What is needed — Copy out every line of text in the records below word for word, omitting the pictures.

Items listed in a dataset —
++++++++
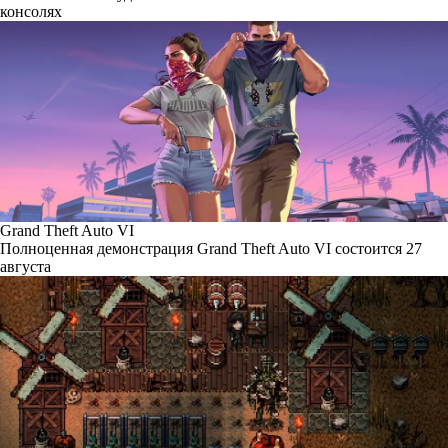
консолях
Grand Theft Auto VI
Полноценная демонстрация Grand Theft Auto VI состоится 27
августа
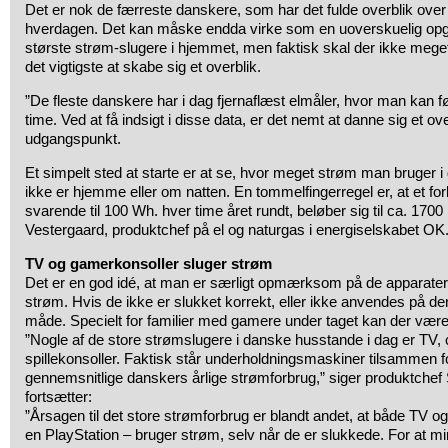
Det er nok de færreste danskere, som har det fulde overblik over
hverdagen. Det kan måske endda virke som en uoverskuelig opgav
største strøm-slugere i hjemmet, men faktisk skal der ikke meget 
det vigtigste at skabe sig et overblik.
”De fleste danskere har i dag fjernaflæst elmåler, hvor man kan føl
time. Ved at få indsigt i disse data, er det nemt at danne sig et o
udgangspunkt.
Et simpelt sted at starte er at se, hvor meget strøm man bruger i
ikke er hjemme eller om natten. En tommelfingerregel er, at et fo
svarende til 100 Wh. hver time året rundt, beløber sig til ca. 1700 
Vestergaard, produktchef på el og naturgas i energiselskabet OK
TV og gamerkonsoller sluger strøm
Det er en god idé, at man er særligt opmærksom på de apparate
strøm. Hvis de ikke er slukket korrekt, eller ikke anvendes på d
måde. Specielt for familier med gamere under taget kan der være
”Nogle af de store strømslugere i danske husstande i dag er TV,
spillekonsoller. Faktisk står underholdningsmaskiner tilsammen f
gennemsnitlige danskers årlige strømforbrug,” siger produktche
fortsætter:
”Årsagen til det store strømforbrug er blandt andet, at både TV og
en PlayStation – bruger strøm, selv når de er slukkede. For at m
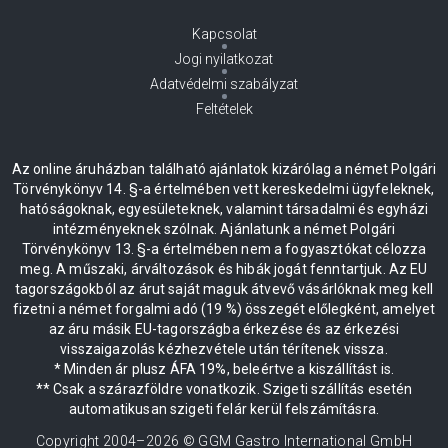
Kapcsolat
Jogi nyilatkozat
Adatvédelmi szabályzat
Feltételek
Az online áruházban található ajánlatok kizárólag a német Polgári
Törvénykönyv 14. §-a értelmében vett kereskedelmi ügyfeleknek,
hatóságoknak, egyesületeknek, valamint társadalmi és egyházi
intézményeknek szólnak. Ajánlatunk a német Polgári
Törvénykönyv 13. §-a értelmében nem a fogyasztókat célozza
meg. A műszaki, árváltozások és hibák jogát fenntartjuk. Az EU
tagországokból az árut saját maguk átvevő vásárlóknak meg kell
fizetni a német forgalmi adó (19 %) összegét előlegként, amelyet
az áru másik EU-tagországba érkezése és az érkezési
visszaigazolás kézhezvétele után térítenek vissza.
* Minden ár plusz ÁFA 19%, beleértve a kiszállítást is.
** Csak a szárazföldre vonatkozik. Szigeti szállítás esetén
automatikusan szigeti felár kerül felszámításra.
Copyright 2004–
2026
© GGM Gastro International GmbH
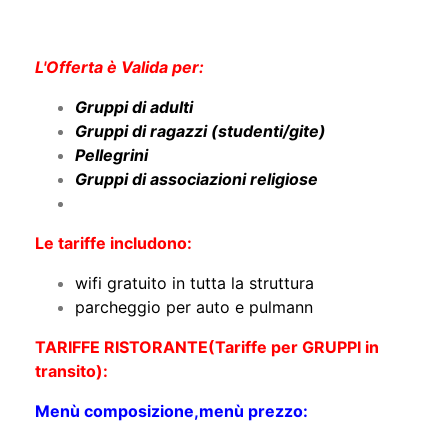
L'Offerta è Valida per:
Gruppi di adulti
Gruppi di ragazzi (studenti/gite)
Pellegrini
Gruppi di associazioni religiose
Le tariffe includono:
wifi gratuito in tutta la struttura
parcheggio per auto e pulmann
TARIFFE RISTORANTE(Tariffe per GRUPPI in
transito):
Menù composizione,menù prezzo:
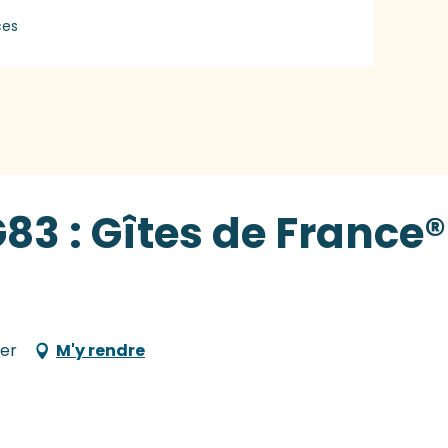
ces
83 : Gîtes de France®
Mer
M'y rendre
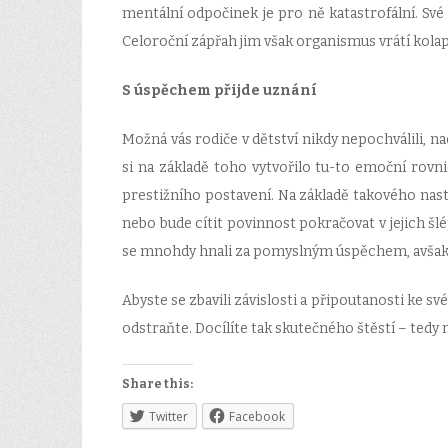
mentální odpočinek je pro ně katastrofální. Své
Celoroční zápřah jim však organismus vrátí kol
S úspěchem přijde uznání
Možná vás rodiče v dětství nikdy nepochválili, 
si na základě toho vytvořilo tu-to emoční rovni
prestižního postavení. Na základě takového nasta
nebo bude cítit povinnost pokračovat v jejich šlé
se mnohdy hnali za pomyslným úspěchem, avšak u
Abyste se zbavili závislosti a připoutanosti ke s
odstraňte. Docílíte tak skutečného štěstí – tedy n
Share this:
Twitter
Facebook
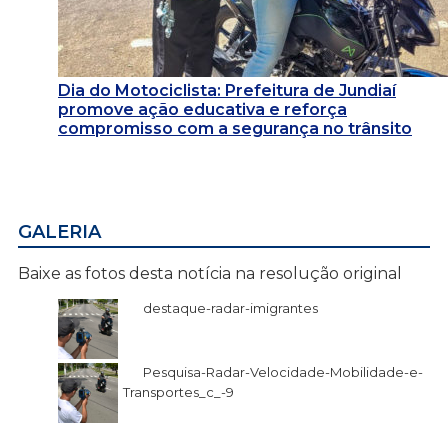
Dia do Motociclista: Prefeitura de Jundiaí
promove ação educativa e reforça
compromisso com a segurança no trânsito
GALERIA
Baixe as fotos desta notícia na resolução original
destaque-radar-imigrantes
Pesquisa-Radar-Velocidade-Mobilidade-e-
Transportes_c_-9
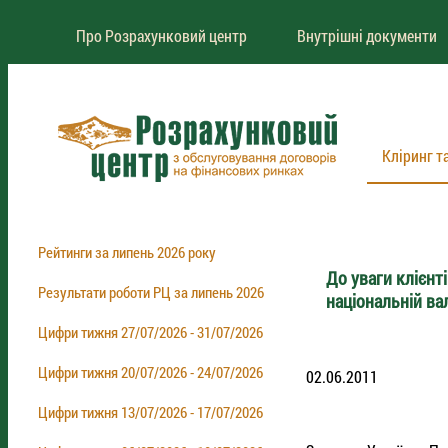
Про Розрахунковий центр
Внутрішні документи
Кліринг т
Рейтинги за липень 2026 року
До уваги клієнт
Результати роботи РЦ за липень 2026
національній ва
Цифри тижня 27/07/2026 - 31/07/2026
Цифри тижня 20/07/2026 - 24/07/2026
02.06.2011
Цифри тижня 13/07/2026 - 17/07/2026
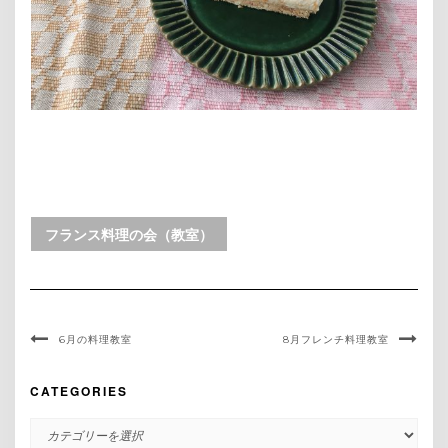
フランス料理の会（教室）
6月の料理教室
8月フレンチ料理教室
CATEGORIES
CATEGORIES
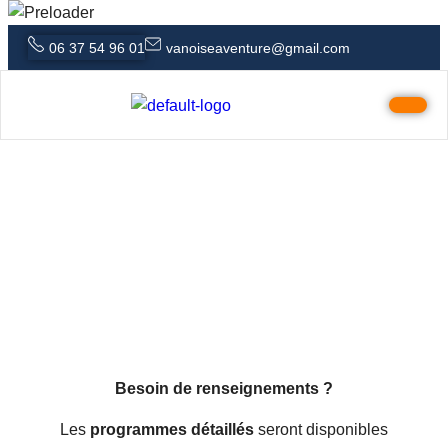
06 37 54 96 01
vanoiseaventure@gmail.com
Itinérances en France
Besoin de renseignements ?
Les
programmes détaillés
seront disponibles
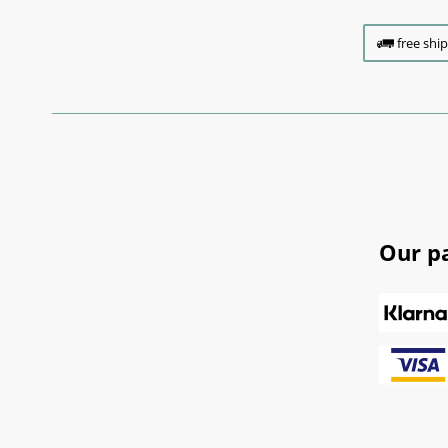
free shi
Our p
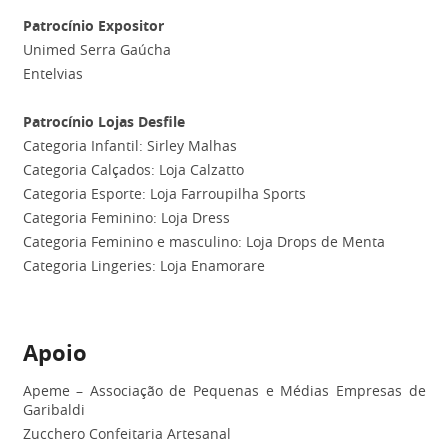
Patrocínio Expositor
Unimed Serra Gaúcha
Entelvias
Patrocínio Lojas Desfile
Categoria Infantil: Sirley Malhas
Categoria Calçados: Loja Calzatto
Categoria Esporte: Loja Farroupilha Sports
Categoria Feminino: Loja Dress
Categoria Feminino e masculino: Loja Drops de Menta
Categoria Lingeries: Loja Enamorare
Apoio
Apeme – Associação de Pequenas e Médias Empresas de
Garibaldi
Zucchero Confeitaria Artesanal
++++++++
Result of the exercise —
консолях
Grand Theft Auto VI
Полноценная демонстрация Grand Theft Auto VI состоится 27
августа
Det er nok de færreste danskere, som har det fulde overblik over
hverdagen. Det kan måske endda virke som en uoverskuelig opgav
største strøm-slugere i hjemmet, men faktisk skal der ikke meget 
det vigtigste at skabe sig et overblik.
”De fleste danskere har i dag fjernaflæst elmåler, hvor man kan føl
time. Ved at få indsigt i disse data, er det nemt at danne sig et o
udgangspunkt.
Et simpelt sted at starte er at se, hvor meget strøm man bruger i
ikke er hjemme eller om natten. En tommelfingerregel er, at et fo
svarende til 100 Wh. hver time året rundt, beløber sig til ca. 1700 
Vestergaard, produktchef på el og naturgas i energiselskabet OK
TV og gamerkonsoller sluger strøm
Det er en god idé, at man er særligt opmærksom på de apparate
strøm. Hvis de ikke er slukket korrekt, eller ikke anvendes på d
måde. Specielt for familier med gamere under taget kan der være
”Nogle af de store strømslugere i danske husstande i dag er TV,
spillekonsoller. Faktisk står underholdningsmaskiner tilsammen f
gennemsnitlige danskers årlige strømforbrug,” siger produktche
fortsætter:
”Årsagen til det store strømforbrug er blandt andet, at både TV og
en PlayStation – bruger strøm, selv når de er slukkede. For at m
Kapcsolat
Jogi nyilatkozat
Adatvédelmi szabályzat
Feltételek
Az online áruházban található ajánlatok kizárólag a német Polgári
Törvénykönyv 14. §-a értelmében vett kereskedelmi ügyfeleknek,
hatóságoknak, egyesületeknek, valamint társadalmi és egyházi
intézményeknek szólnak. Ajánlatunk a német Polgári
Törvénykönyv 13. §-a értelmében nem a fogyasztókat célozza
meg. A műszaki, árváltozások és hibák jogát fenntartjuk. Az EU
tagországokból az árut saját maguk átvevő vásárlóknak meg kell
fizetni a német forgalmi adó (19 %) összegét előlegként, amelyet
az áru másik EU-tagországba érkezése és az érkezési
visszaigazolás kézhezvétele után térítenek vissza.
* Minden ár plusz ÁFA 19%, beleértve a kiszállítást is.
** Csak a szárazföldre vonatkozik. Szigeti szállítás esetén
automatikusan szigeti felár kerül felszámításra.
Copyright 2004–
2026
© GGM Gastro International GmbH
L'Offerta è Valida per:
Gruppi di adulti
Gruppi di ragazzi (studenti/gite)
Pellegrini
Gruppi di associazioni religiose
Le tariffe includono:
wifi gratuito in tutta la struttura
parcheggio per auto e pulmann
TARIFFE RISTORANTE(Tariffe per GRUPPI in
transito):
Menù composizione,menù prezzo:
ces
83 : Gîtes de France®
Mer
M'y rendre
mentální odpočinek je pro ně katastrofální. Své
Celoroční zápřah jim však organismus vrátí kol
S úspěchem přijde uznání
Možná vás rodiče v dětství nikdy nepochválili, 
si na základě toho vytvořilo tu-to emoční rovni
prestižního postavení. Na základě takového nasta
nebo bude cítit povinnost pokračovat v jejich šlé
se mnohdy hnali za pomyslným úspěchem, avšak u
Abyste se zbavili závislosti a připoutanosti ke s
odstraňte. Docílíte tak skutečného štěstí – tedy n
Share this:
Twitter
Facebook
Dia do Motociclista: Prefeitura de Jundiaí
promove ação educativa e reforça
compromisso com a segurança no trânsito
GALERIA
Baixe as fotos desta notícia na resolução original
destaque-radar-imigrantes
Pesquisa-Radar-Velocidade-Mobilidade-e-
Transportes_c_-9
Про Розрахунковий центр
Внутрішні документи
Кліринг т
Рейтинги за липень 2026 року
До уваги клієнт
Результати роботи РЦ за липень 2026
національній ва
Цифри тижня 27/07/2026 - 31/07/2026
Цифри тижня 20/07/2026 - 24/07/2026
02.06.2011
Цифри тижня 13/07/2026 - 17/07/2026
フランス料理の会（教室）
6月の料理教室
8月フレンチ料理教室
CATEGORIES
CATEGORIES
06 37 54 96 01
vanoiseaventure@gmail.com
Itinérances en France
Besoin de renseignements ?
Les
programmes détaillés
seront disponibles
free shi
Our p
Patrocínio Expositor
Unimed Serra Gaúcha
Entelvias
Patrocínio Lojas Desfile
Categoria Infantil: Sirley Malhas
Categoria Calçados: Loja Calzatto
Categoria Esporte: Loja Farroupilha Sports
Categoria Feminino: Loja Dress
Categoria Feminino e masculino: Loja Drops de Menta
Categoria Lingeries: Loja Enamorare
Apoio
Apeme – Associação de Pequenas e Médias Empresas de
Garibaldi
Zucchero Confeitaria Artesanal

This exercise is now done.